Text block:
When NumRows=2, the "add-on" rows are the ones where SubjectBlockSeq>=2...
SELECT SourceTable.*
FROM SourceTable
WHERE (((SourceTable.SubjectBlockSeq)>=2))
ORDER BY SourceTable.DLID;
...that is...
DLID Subject Total SubjectBlock SubjectBlockSeq
2 Science 60 1 2
3 Science 75 1 3
4 Science 70 1 4
6 Maths 90 2 2
8 English 80 3 2
9 English 70 3 3
...and the [ExpectedResult] rows with the "earlier (shorter) run" onto which we will be "tacking" the additional row are the ones
from the same [SubjectBlock],
with [NumRows]=1, and
with [ExpectedResult].[NextSubjectBlockSeq] = [SourceTable].[SubjectBlockSeq]
so we can get the new totals and append them to [ExpectedResult] like this
INSERT INTO ExpectedResult ( DLID, NumRows, Subject, Total, SubjectBlock, NextSubjectBlockSeq )
SELECT SourceTable.DLID, 2 AS Expr1, SourceTable.Subject,
[ExpectedResult].[Total]+[SourceTable].[Total] AS NewTotal,
SourceTable.SubjectBlock, [SourceTable].[SubjectBlockSeq]+1 AS Expr2
FROM SourceTable INNER JOIN ExpectedResult
ON (SourceTable.SubjectBlockSeq = ExpectedResult.NextSubjectBlockSeq)
AND (SourceTable.SubjectBlock = ExpectedResult.SubjectBlock)
WHERE (((SourceTable.SubjectBlockSeq)>=2) AND (ExpectedResult.NumRows=1));
The rows appended to [ExpectedResult] are
DLID NumRows Subject Total SubjectBlock NextSubjectBlockSeq
2 2 Science 130 1 3
3 2 Science 135 1 4
4 2 Science 145 1 5
6 2 Maths 170 2 3
8 2 English 170 3 3
9 2 English 150 3 4
Now we're cookin'...
Using the same logic as before, we can now process for NumRows=3. The only differences are that we will be inserting the value 3 into NumRows, and our selection criteria will be
WHERE (((SourceTable.SubjectBlockSeq)>=3) AND (ExpectedResult.NumRows=2))
The complete query is
INSERT INTO ExpectedResult ( DLID, NumRows, Subject, Total, SubjectBlock, NextSubjectBlockSeq )

Given data:
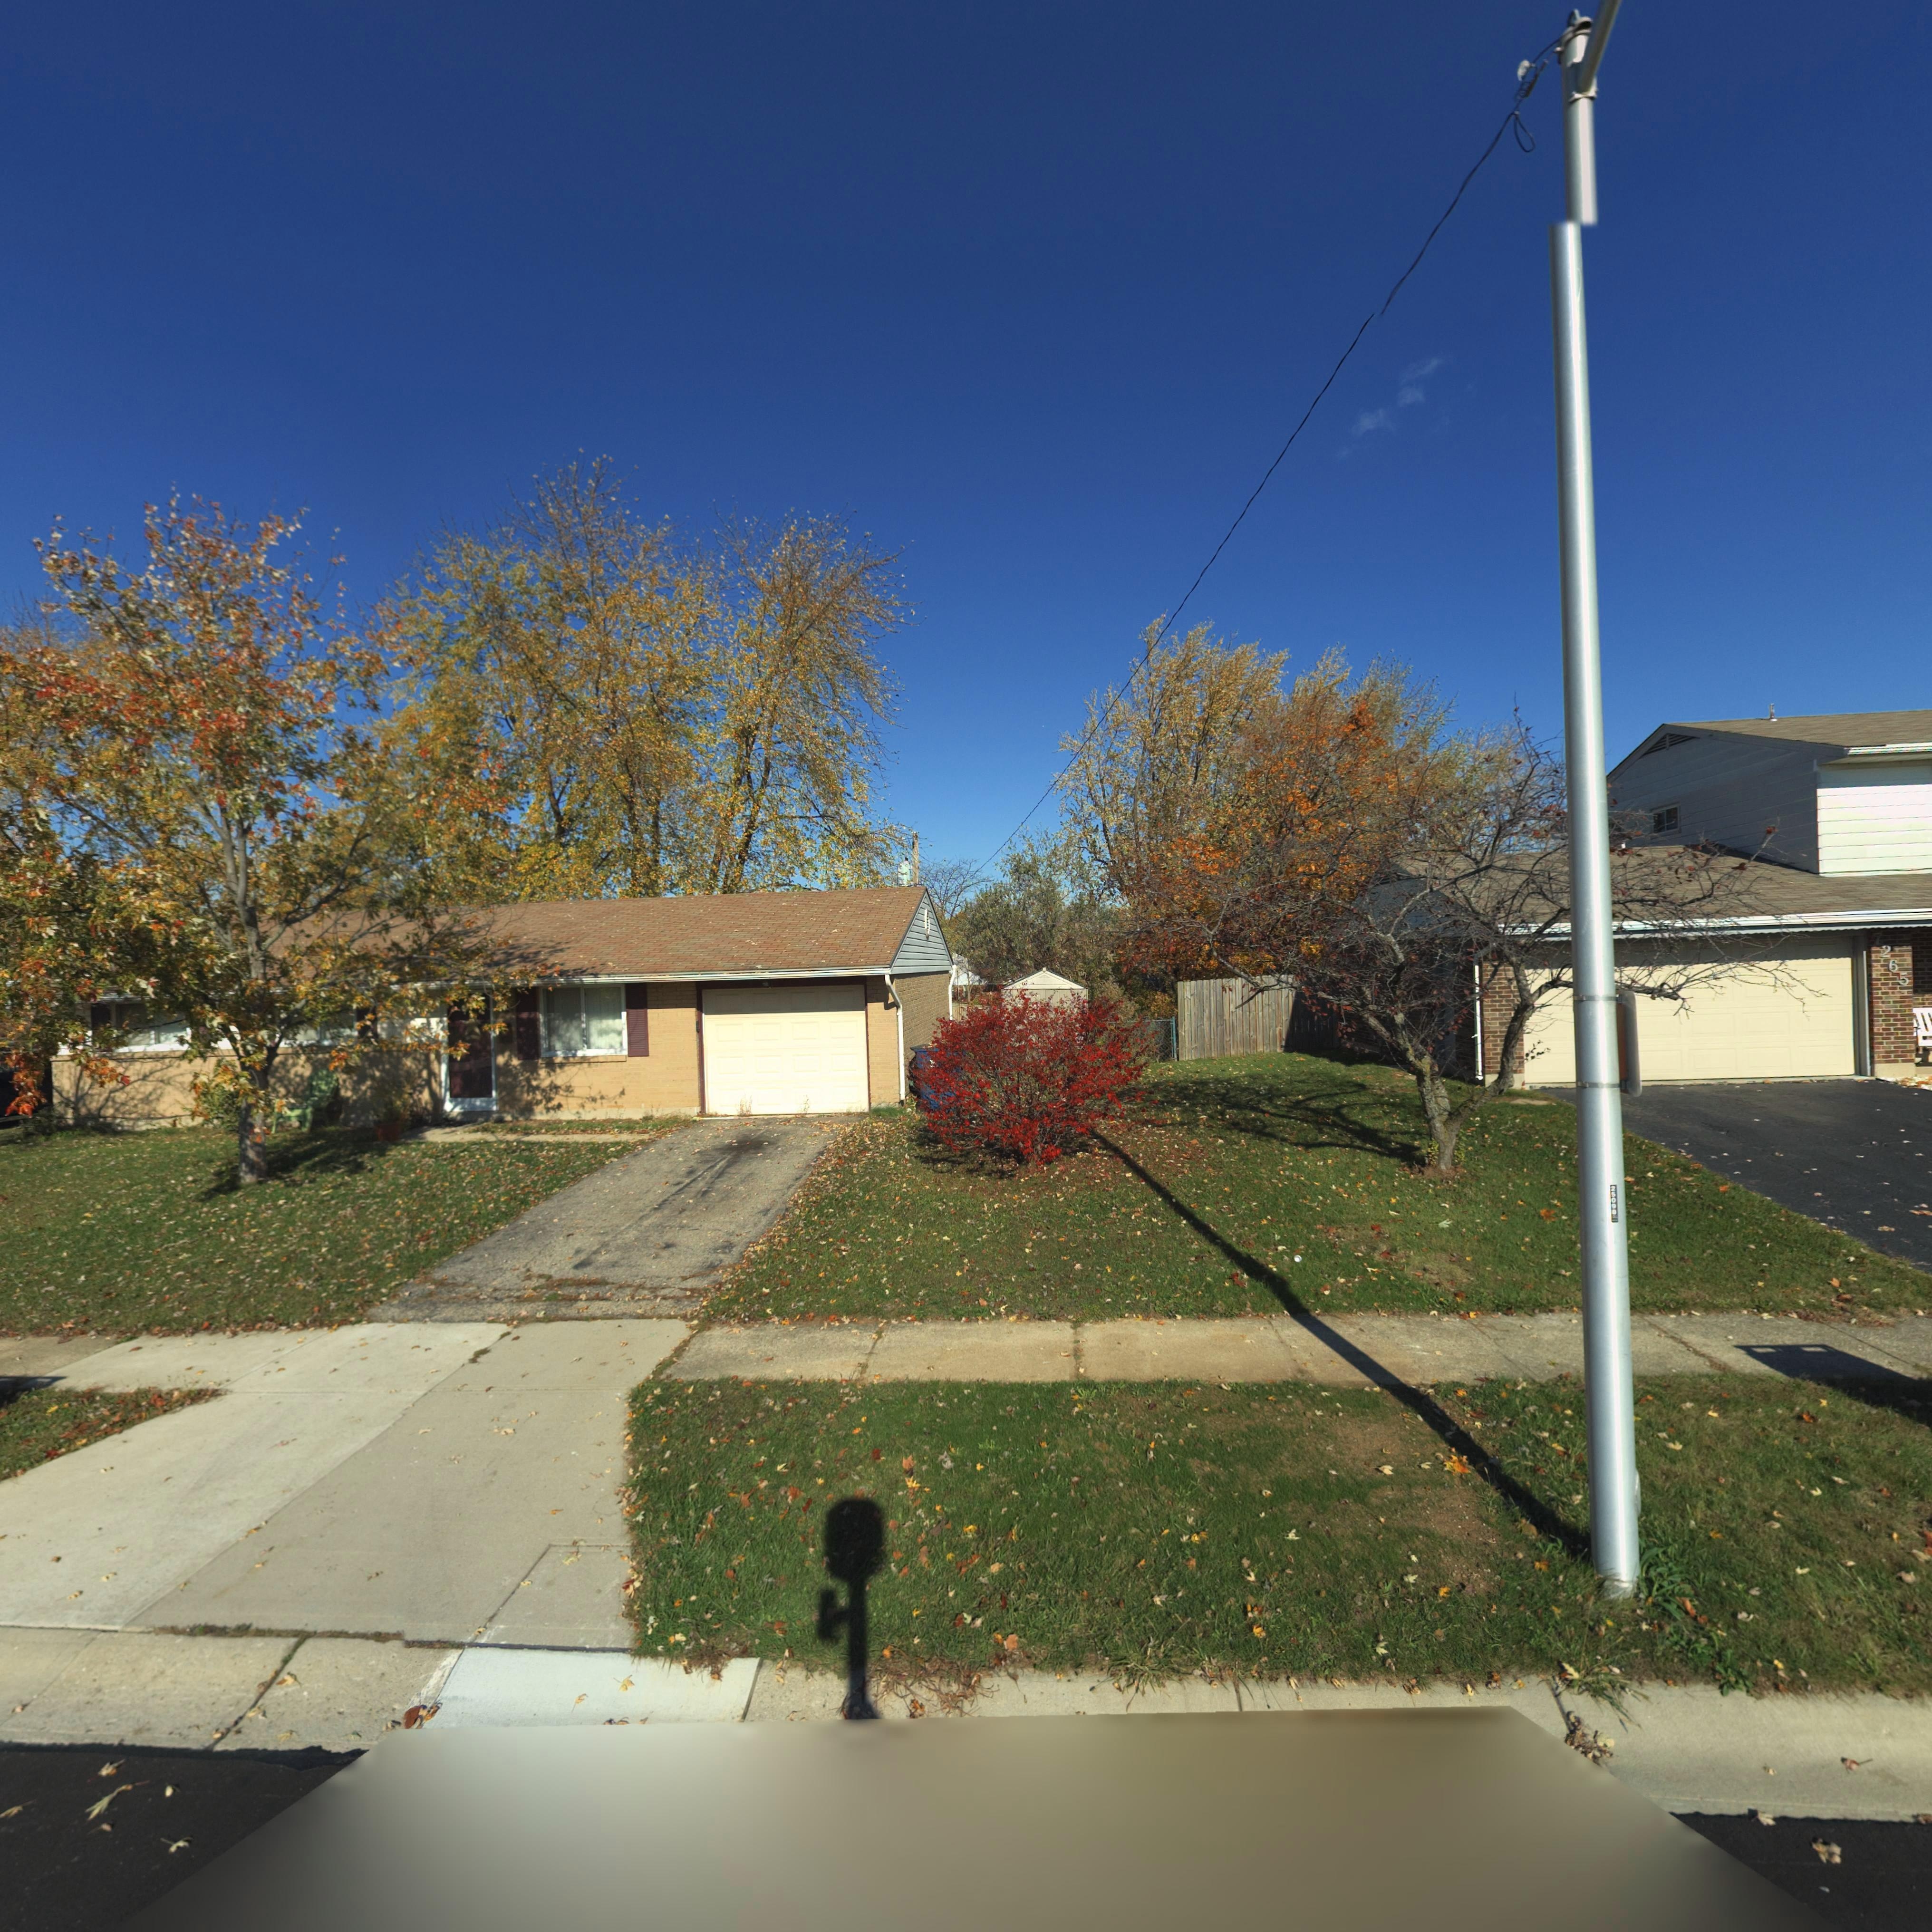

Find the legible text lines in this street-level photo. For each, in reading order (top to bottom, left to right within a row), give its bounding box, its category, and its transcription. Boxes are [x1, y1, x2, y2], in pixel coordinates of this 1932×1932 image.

[1870, 931, 1910, 987] StreetNumber: 7265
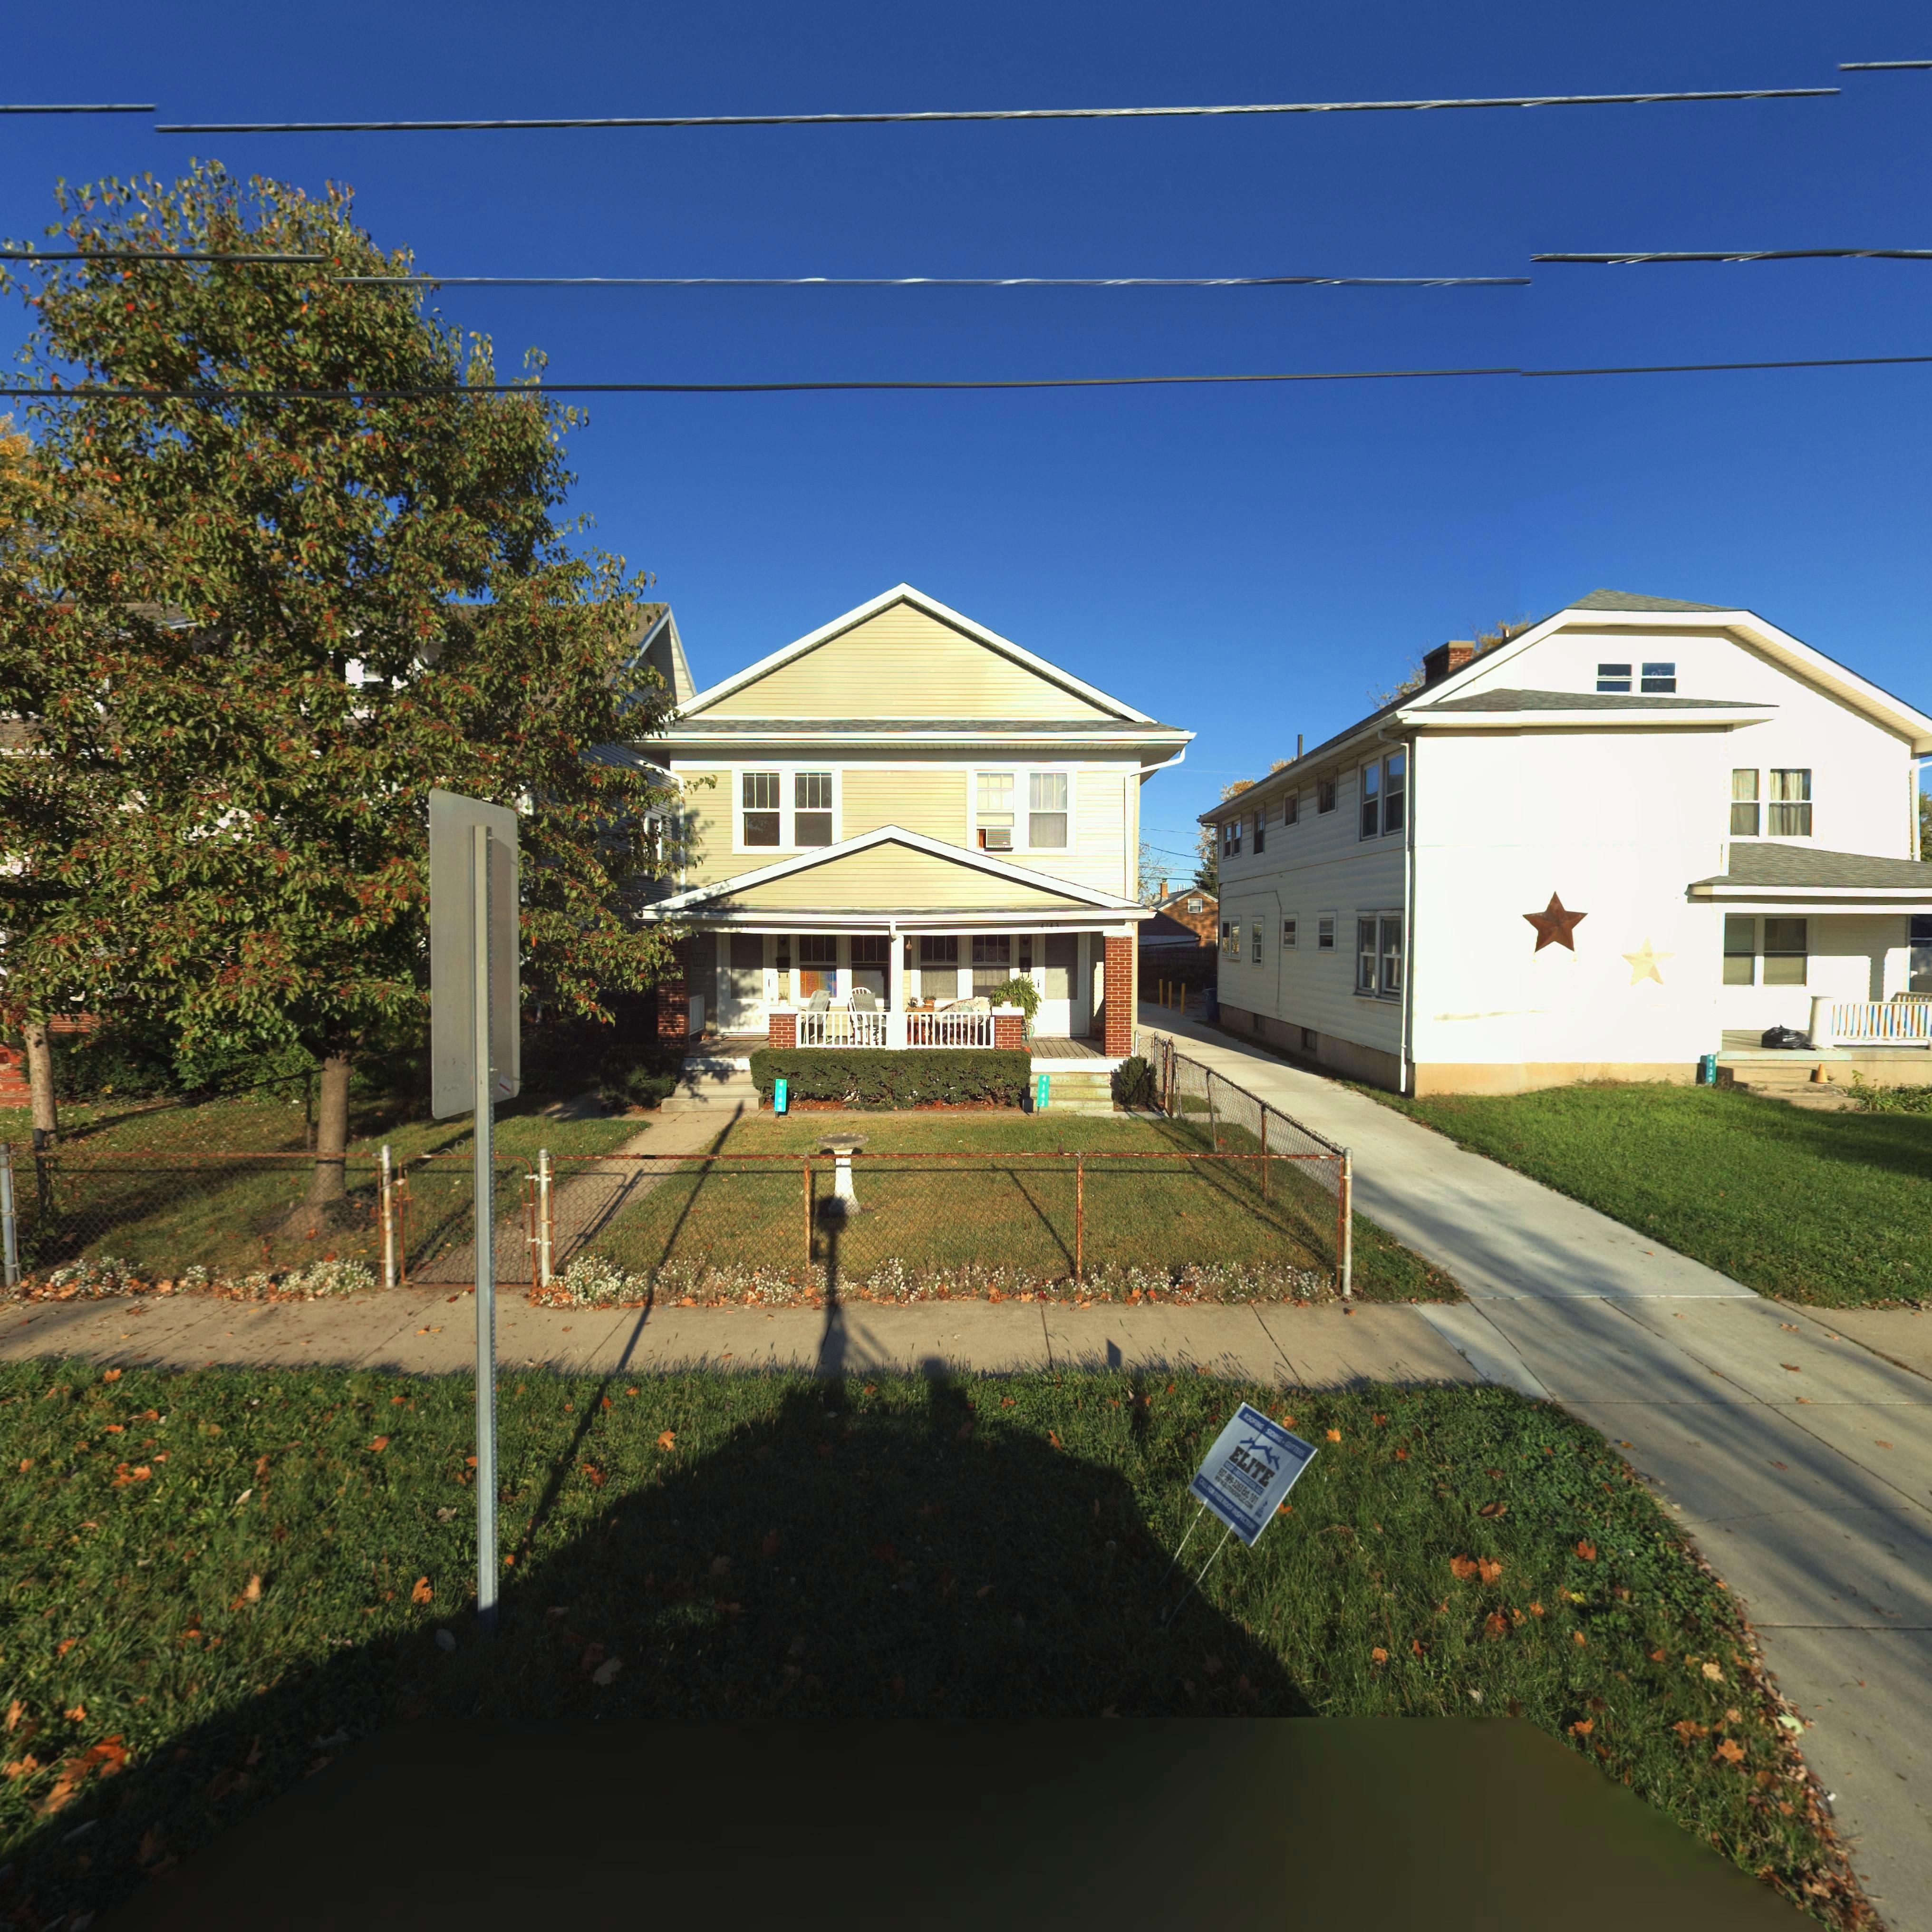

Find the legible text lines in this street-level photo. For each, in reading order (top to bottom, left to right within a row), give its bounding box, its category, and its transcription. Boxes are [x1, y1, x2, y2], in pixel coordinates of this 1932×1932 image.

Requests:
1. In the SQL walkthrough, which rows are the "add-on" rows when NumRows=2?
2. Carry the SQL walkthrough on from its final line.
The material has no connection to the SQL walkthrough.

Expected answers:
1. The rows where SubjectBlockSeq>=2.

2.
SELECT SourceTable.DLID, 3 AS Expr1, SourceTable.Subject,
[ExpectedResult].[Total]+[SourceTable].[Total] AS NewTotal,
SourceTable.SubjectBlock, [SourceTable].[SubjectBlockSeq]+1 AS Expr2
FROM SourceTable INNER JOIN ExpectedResult
ON (SourceTable.SubjectBlockSeq = ExpectedResult.NextSubjectBlockSeq)
AND (SourceTable.SubjectBlock = ExpectedResult.SubjectBlock)
WHERE (((SourceTable.SubjectBlockSeq)>=3) AND (ExpectedResult.NumRows=2));
and the rows appended to [ExpectedResult] are
DLID NumRows Subject Total SubjectBlock NextSubjectBlockSeq
3 3 Science 205 1 4
4 3 Science 205 1 5
9 3 English 240 3 4
Parameterization
Since each successive query is so similar, it would be awfully nice if we could just write it once and use it repeatedly. Fortunately, we can, if we turn it into a "Parameter Query":
PARAMETERS TargetNumRows Long;
INSERT INTO ExpectedResult ( DLID, NumRows, Subject, Total, SubjectBlock, NextSubjectBlockSeq )
SELECT SourceTable.DLID, [TargetNumRows] AS Expr1, SourceTable.Subject,
[ExpectedResult].[Total]+[SourceTable].[Total] AS NewTotal,
SourceTable.SubjectBlock, [SourceTable].[SubjectBlockSeq]+1 AS Expr2
FROM SourceTable INNER JOIN ExpectedResult
ON (SourceTable.SubjectBlock = ExpectedResult.SubjectBlock)
AND (SourceTable.SubjectBlockSeq = ExpectedResult.NextSubjectBlockSeq)
WHERE (((SourceTable.SubjectBlockSeq)>=[TargetNumRows])
AND ((ExpectedResult.NumRows)=[TargetNumRows]-1));
Create a new Access query, paste the above into the SQL pane, and then save it as pq_appendToExpectedResult. (The "pq_" is just a visual cue that it's a Parameter Query.)
Invoking a Parameter Query from VBA
You can invoke (execute) a Parameter Query in VBA via a QueryDef object:
Dim cdb As DAO.Database, qdf As DAO.QueryDef
Set cdb = CurrentDb
Set qdf = cdb.QueryDefs("pq_appendToExpectedResult")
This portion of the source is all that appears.